For most of my life, wildlife photography meant scale. Tigers. Lions. Elephants. The kind of animals you travel across continents to see. Most of my early experiences came from safaris in India, where everything felt larger than life.
Then I moved to Boulder for grad school.
The opportunities changed. Research took over most of my time, and while I still made trips out to photograph, they became less frequent. Wildlife photography became something I did when I could, not something I planned my days around.
One day, I noticed a squirrel in my backyard. Nothing unusual at first. Just another backyard animal, running along the fence, disappearing into the ivy, coming back again. But there was something about the way it moved. Curious. Restless. Almost playful. It felt like there was a shot there.
I was reminded of an image I had seen from Isaac Spotts. A black bear, close, intimate, at eye level. It didn’t feel like a distant wildlife shot. It felt personal.
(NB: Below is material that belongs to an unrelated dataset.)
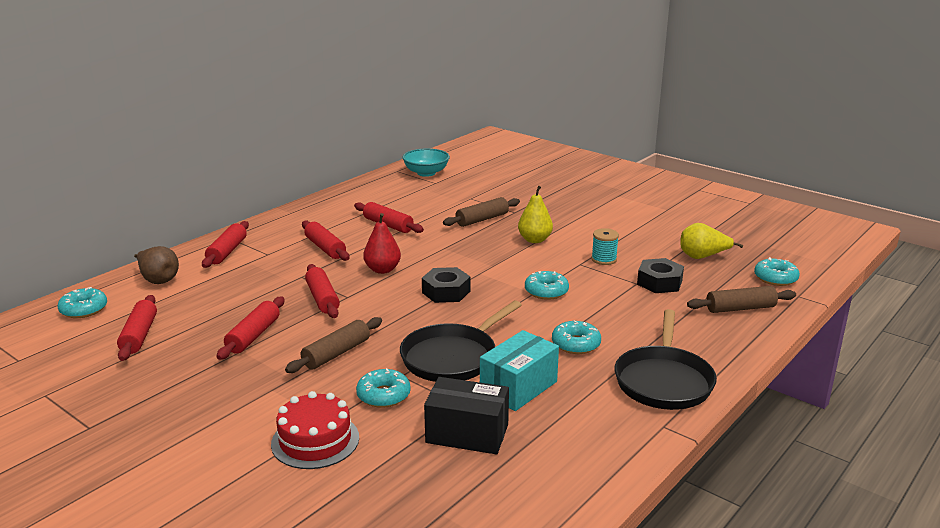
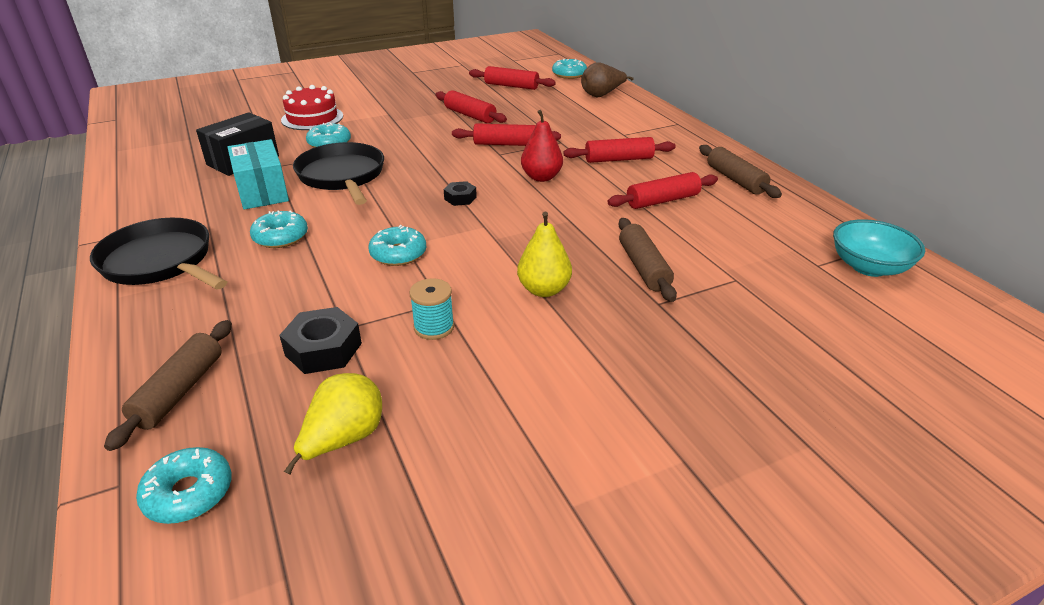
camera: 115 degrees right, 10 degrees up
red rolling pin [202,221,249,268] -> none
brown rolling pin [285,317,382,373] -> brown rolling pin moved to [699,145,782,198]
black nut [422,267,470,303] -> black nut [444,181,477,206], size x0.59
I wanted to try something like that.
It was a rainy day. The light was soft, the ivy in the backyard looked fresh, and everything had this muted, calm tone to it. I spent some time just watching. Waiting. Eventually, with a bit of patience and a peanut or two, I got the shot I had in mind.
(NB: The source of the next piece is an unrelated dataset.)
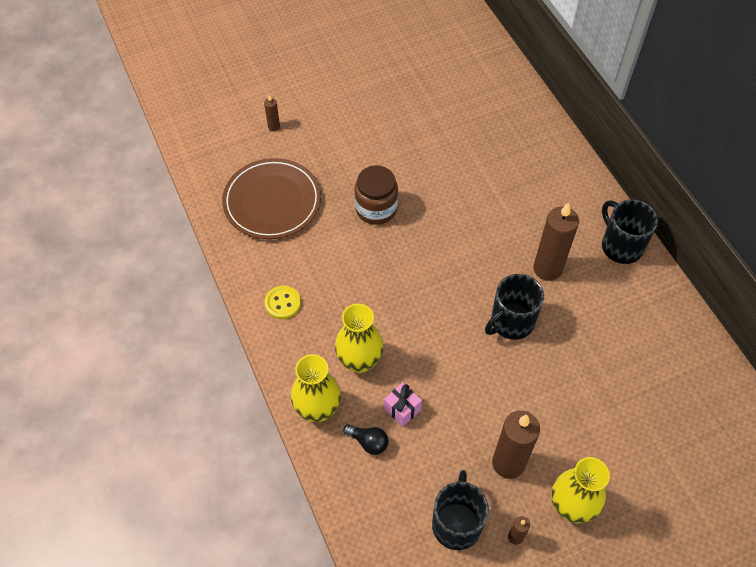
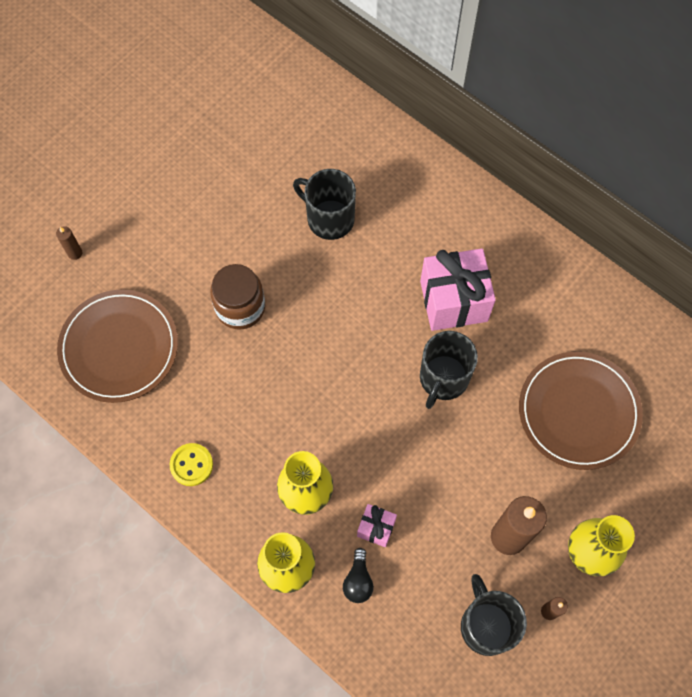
camera: 25 degrees left, 10 degrees up
black light bulb [343,424,388,455] -> black light bulb turned 90 degrees clockwise [343,548,374,603]
brown candle [533,202,579,281] -> pink gift [420,248,496,331]
black mug [602,199,658,264] -> black mug moved to [293,169,356,240]
none -> brown plate [519,352,643,470]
That was it. I was hooked.
What started as a one-off attempt quickly turned into something else. I found myself spending more time in the backyard, watching these squirrels, learning their behavior, figuring out where they moved, when they felt comfortable, what caught their attention.
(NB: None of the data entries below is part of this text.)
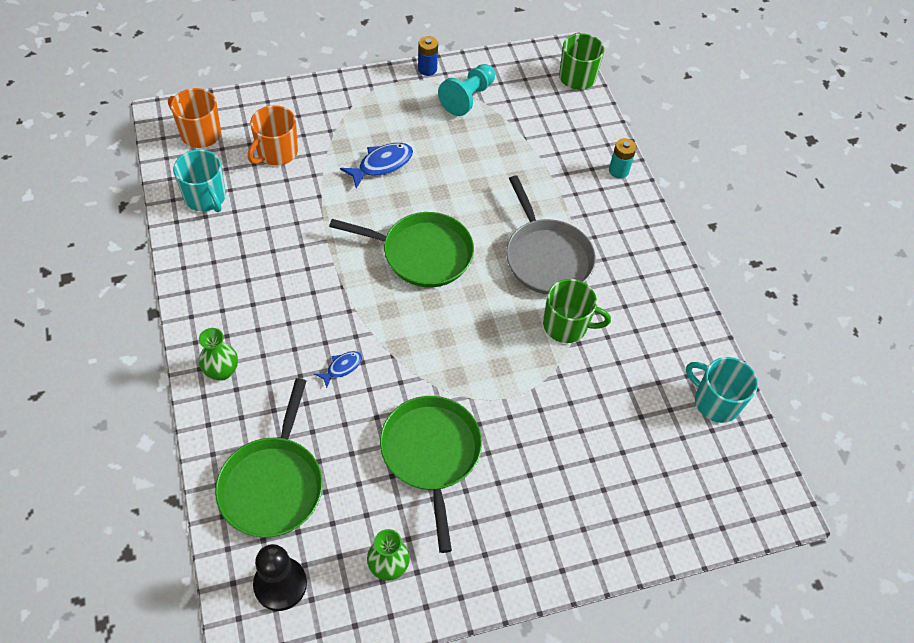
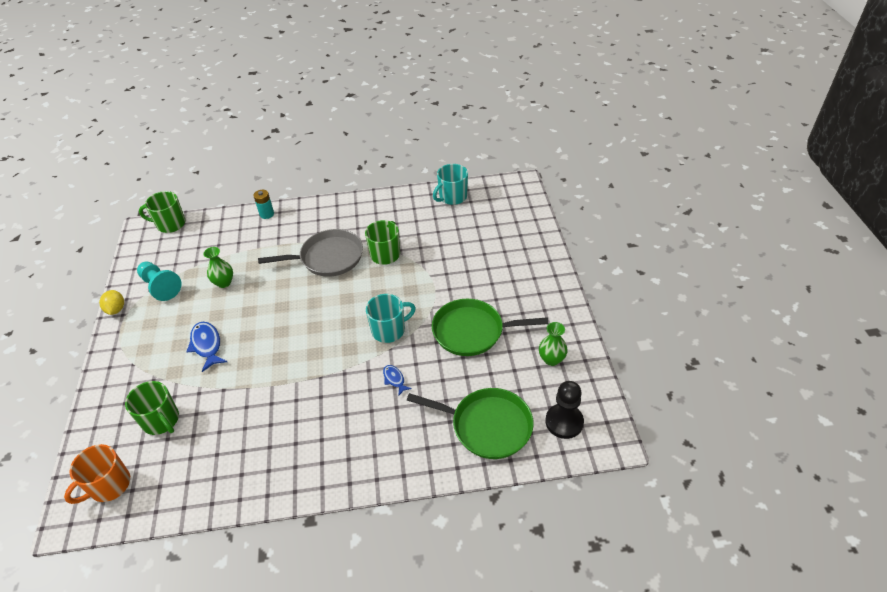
camera: 75 degrees left, 10 degrees down
turquoise mug [173,150,226,212] -> turquoise mug moved to [366,294,416,343]
green vase [199,328,238,381] -> green vase moved to [204,247,233,288]
orange mug [248,105,298,166] -> green mug [125,381,179,435]
green pan [329,212,474,287] -> none
blue battery [418,36,438,76] -> yellow lemon [99,290,124,315]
It became less about the shot, and more about understanding them.
On one particular day, I decided to try something different. I set up my long lens on a tripod, right where the squirrels usually climbed down from the fence. The idea was simple. Get a close, eye-level portrait as they stepped into frame.
At first, nothing happened. They stayed on the fence, watching from a distance. The camera was new. Suspicious. Not to be trusted.
I waited.
After about an hour, one of them came down. Slowly. Cautiously. This was a squirrel I had seen before. Slightly more curious than the others. I had started to recognize it. I call him Patrick.
He didn’t run. He didn’t dart away. Instead, he walked up to the camera and started inspecting it. The tripod. The lens. Everything.
I wasn’t ready.
I grabbed my second camera, almost scrambling, and managed to get into position just in time
And that was the shot.
Over the past few months, these backyard encounters have turned into something I didn’t expect. A small, quiet project. A different kind of wildlife photography. Less about scale, more about proximity. Less about chasing, more about staying still.
If you look closely enough, there’s a lot happening right in front of you.
Turns out, you don’t always have to go far to find something worth photographing.